Like many rural electric utilities, a lot of West Oregon’s lines run through rugged terrain with large trees and thick brush. Inspecting those lines has traditionally presented a major logistical challenge to crews. Enter unmanned aircraft systems (UAS), or drones.
“When we used to inspect rights-of-way the old-fashioned way, we’d have to send three or four guys to trample through the brush for 4 or 5 miles,” says WOEC Operations Manager Don Rose.
“That job could sometimes take up to six guys two days to complete. Now we send two guys to fly a drone, and the entire inspection takes about an hour and a half. The video quality we get is exceptional, so we get all the information we need from the drone.”

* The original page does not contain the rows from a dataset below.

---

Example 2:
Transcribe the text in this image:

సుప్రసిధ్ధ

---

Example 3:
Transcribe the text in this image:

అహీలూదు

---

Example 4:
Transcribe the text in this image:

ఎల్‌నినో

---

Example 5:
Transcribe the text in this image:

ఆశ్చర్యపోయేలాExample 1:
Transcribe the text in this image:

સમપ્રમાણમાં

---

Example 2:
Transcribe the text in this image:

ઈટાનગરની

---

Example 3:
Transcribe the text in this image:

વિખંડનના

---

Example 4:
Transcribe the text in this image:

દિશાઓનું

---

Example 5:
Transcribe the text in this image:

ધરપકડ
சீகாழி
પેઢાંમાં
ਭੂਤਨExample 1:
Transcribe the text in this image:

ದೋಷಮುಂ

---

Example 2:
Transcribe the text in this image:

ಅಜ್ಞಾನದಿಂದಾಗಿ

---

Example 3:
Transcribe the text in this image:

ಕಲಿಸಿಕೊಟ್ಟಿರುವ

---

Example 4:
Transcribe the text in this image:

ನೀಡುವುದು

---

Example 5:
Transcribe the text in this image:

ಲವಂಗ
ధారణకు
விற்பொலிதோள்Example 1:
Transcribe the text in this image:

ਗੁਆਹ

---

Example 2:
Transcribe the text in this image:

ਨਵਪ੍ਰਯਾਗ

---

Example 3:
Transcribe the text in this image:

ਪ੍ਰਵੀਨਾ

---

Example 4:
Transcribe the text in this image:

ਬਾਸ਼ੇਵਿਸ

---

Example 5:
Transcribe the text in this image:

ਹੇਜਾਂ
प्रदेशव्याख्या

West Oregon’s drone program is a little more than a year old, and Don says its benefits have made the cooperative’s investment in the technology, training and certification process well worth it.
Launching a drone program responsibly requires much more than the initial investment in one or more drones. As drone applications and business uses have exploded in recent years, the Federal Aviation Administration has tightened regulation of the industry.

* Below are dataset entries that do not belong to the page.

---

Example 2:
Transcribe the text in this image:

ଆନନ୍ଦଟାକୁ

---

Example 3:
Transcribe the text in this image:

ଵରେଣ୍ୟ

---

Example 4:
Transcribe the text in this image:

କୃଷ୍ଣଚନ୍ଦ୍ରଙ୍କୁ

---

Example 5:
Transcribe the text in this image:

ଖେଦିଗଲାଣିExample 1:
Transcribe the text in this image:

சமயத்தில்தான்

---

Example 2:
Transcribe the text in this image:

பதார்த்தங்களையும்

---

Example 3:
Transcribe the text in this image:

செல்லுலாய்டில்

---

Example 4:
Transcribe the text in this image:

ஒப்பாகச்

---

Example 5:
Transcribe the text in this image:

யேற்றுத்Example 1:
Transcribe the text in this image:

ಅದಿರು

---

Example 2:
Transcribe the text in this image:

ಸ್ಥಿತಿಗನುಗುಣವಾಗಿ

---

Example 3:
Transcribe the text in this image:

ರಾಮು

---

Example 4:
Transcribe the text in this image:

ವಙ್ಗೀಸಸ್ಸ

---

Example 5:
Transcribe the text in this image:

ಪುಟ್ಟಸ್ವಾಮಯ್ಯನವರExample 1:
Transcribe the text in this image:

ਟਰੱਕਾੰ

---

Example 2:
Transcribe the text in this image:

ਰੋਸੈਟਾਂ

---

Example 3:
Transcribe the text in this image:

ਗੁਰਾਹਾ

FAA regulations require anyone using drones for business to be certified UAS pilots, and individuals and businesses must carry liability insurance for their drone operations.

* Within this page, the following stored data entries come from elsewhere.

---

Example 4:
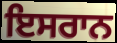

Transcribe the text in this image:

ਇਸਰਾਨ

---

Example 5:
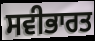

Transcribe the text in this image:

ਸਵੀਭਾਰਤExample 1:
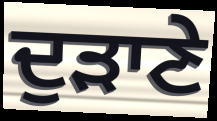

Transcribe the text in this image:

ਦੁੜਾਣੇ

“When we first started out, there was a lot less regulation,” Don says.
West Oregon turned to General Pacific’s Northwest Drone Academy to get five of their linemen certified as Part 107 pilots.
Part 107 refers to the section of the U.S. code of federal regulations that governs drone use. General Pacific offers a two-day Part 107 Certification Class that culminates with taking the Part 107 exam. The cost for non-local students is $1,200 and includes the cost of meals during class time, lodging and the $150 testing fee. Local students who don’t require lodging pay $900.
Classroom training is not required to pass the exam. Many people opt to prepare on their own, using any of the myriad free or cheap resources available online. A pdf of the FAA’s “Remote Pilot—Small Unmanned Aircraft Systems Study Guide” is easily accessible with a quick google search, and many videos on Part 107 preparation are available on YouTube.
Utilities that aren’t ready to invest in an in-house drone program also have the option of contracting drone work out. For certain specialized needs, hiring professionals is often the better option.
Timberland Helicopters in Ashland, Oregon, has provided aerial solutions to electric and natural gas utilities for decades. Timberland General Manager Mark Gibson says the company began investing in drone technology and expanding its services into the UAS space about five years ago.
“Drone technology is absolutely here and is going to continue to grow,” Mark says. “There are many valuable applications for the utility industry, and there are applications out there we don’t even know yet. There’s so much potential.”
Timberland offers a full lineup of drone services, including simple inspections and more specialized services such as infrared or corona inspections, beyond-visual-line-of-sight operations and payload operations such as pulling line across a river, canyon or other difficult terrain.
“There is a lot of potential for UAS applications in the utility space,” Mark says. “They can’t do everything, but they can save a lot of time and improve safety. Drones can keep a guy from having to climb a tower in bad weather or trudging through snow for miles. It can make mapping systems more cost effective. There are so many useful applications for this technology in the utility space.”
Timberland partnered with General Pacific to develop the Northwest Drone Academy. In addition to its FAA Part 107 Certification Class, the academy also offers mission-specific and specialized training, including 3D point cloud mapping, asset monitoring, corona, external load, line pulls, LIDAR, multispectral imaging, photogrammetry, surveillance, asset protection, thermography and videography/photography.
Most UAS applications fall into two categories: reconnaissance and payload operations. Reconnaissance is often easier and less costly than payload operations because the latter requires drones that can carry lines or equipment effectively. Reconnaissance drones are often small and inexpensive. Some models are available for less than $1,000.
For any utility considering an in-house drone program, consultation with an aerial solution provider might be a good starting point. Discussing needs and objectives with a professional up front can simplify the drone selection and acquisition process and help utilities decide which services to train for in-house and which services might be better to hire out.